Merge pull request github#12045 from atorralba/atorralba/more-custom-url-schemes

atorralba · web-flow · commit 407e7cbbded2 · 2023-02-01T17:40:20.000+01:00
Swift: Add more sources for custom URL schemes
diff --git a/swift/ql/lib/codeql/swift/frameworks/StandardLibrary/CustomUrlSchemes.qll b/swift/ql/lib/codeql/swift/frameworks/StandardLibrary/CustomUrlSchemes.qll
@@ -2,6 +2,7 @@ import swift
 private import codeql.swift.dataflow.DataFlow
 private import codeql.swift.dataflow.ExternalFlow
 private import codeql.swift.dataflow.FlowSources
+private import codeql.swift.dataflow.FlowSteps
 
 /**
  * A model for custom URL remote flow sources. iOS apps can receive arbitrary
@@ -14,10 +15,14 @@ private class CustomUrlRemoteFlowSource extends SourceModelCsv {
         ";UIApplicationDelegate;true;application(_:open:options:);;;Parameter[1];remote",
         ";UIApplicationDelegate;true;application(_:handleOpen:);;;Parameter[1];remote",
         ";UIApplicationDelegate;true;application(_:open:sourceApplication:annotation:);;;Parameter[1];remote",
-        // TODO: The actual source is the value of `UIApplication.LaunchOptionsKey.url` in the launchOptions dictionary.

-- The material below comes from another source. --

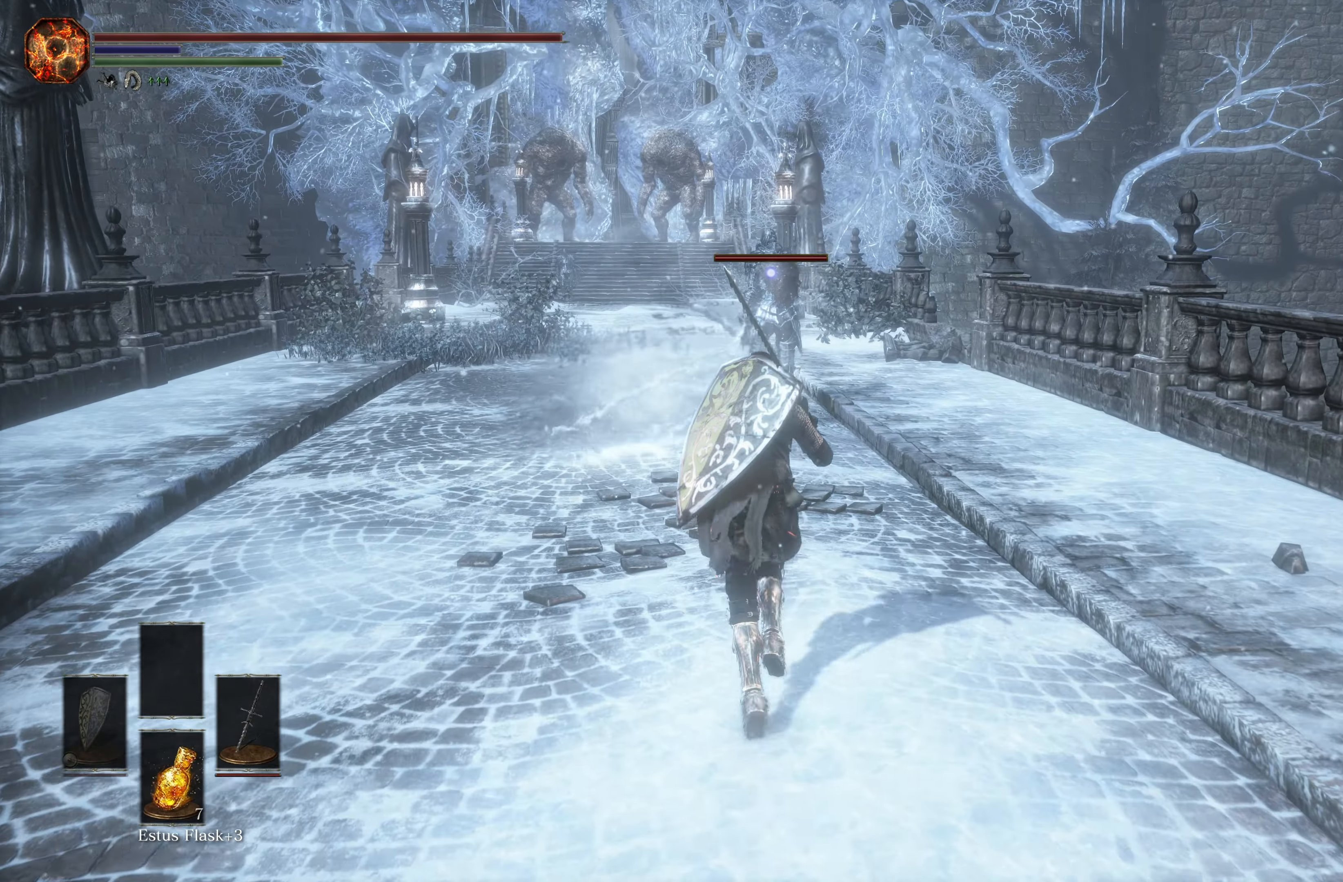
{"buttons": ["B"], "left_stick": "up", "right_stick": "center", "events": [[300, "B", "down"]]}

+        // TODO 1: The actual source is the value of `UIApplication.LaunchOptionsKey.url` in the launchOptions dictionary.
         //       Use dictionary value contents when available.
         // ";UIApplicationDelegate;true;application(_:didFinishLaunchingWithOptions:);;;Parameter[1].MapValue;remote",
         // ";UIApplicationDelegate;true;application(_:willFinishLaunchingWithOptions:);;;Parameter[1].MapValue;remote"
+        ";UISceneDelegate;true;scene(_:continue:);;;Parameter[1];remote",
+        ";UISceneDelegate;true;scene(_:didUpdate:);;;Parameter[1];remote",
+        ";UISceneDelegate;true;scene(_:openURLContexts:);;;Parameter[1];remote",
+        ";UISceneDelegate;true;scene(_:willConnectTo:options:);;;Parameter[2];remote"
       ]
   }
 }
@@ -27,7 +32,7 @@ private class CustomUrlRemoteFlowSource extends SourceModelCsv {
  * `UIApplicationDelegate.application(_:didFinishLaunchingWithOptions:)` or
  * `UIApplicationDelegate.application(_:willFinishLaunchingWithOptions:)`.
  */
-// This is a temporary workaround until the TODO above is addressed.
+// This is a temporary workaround until the TODO 1 above is addressed.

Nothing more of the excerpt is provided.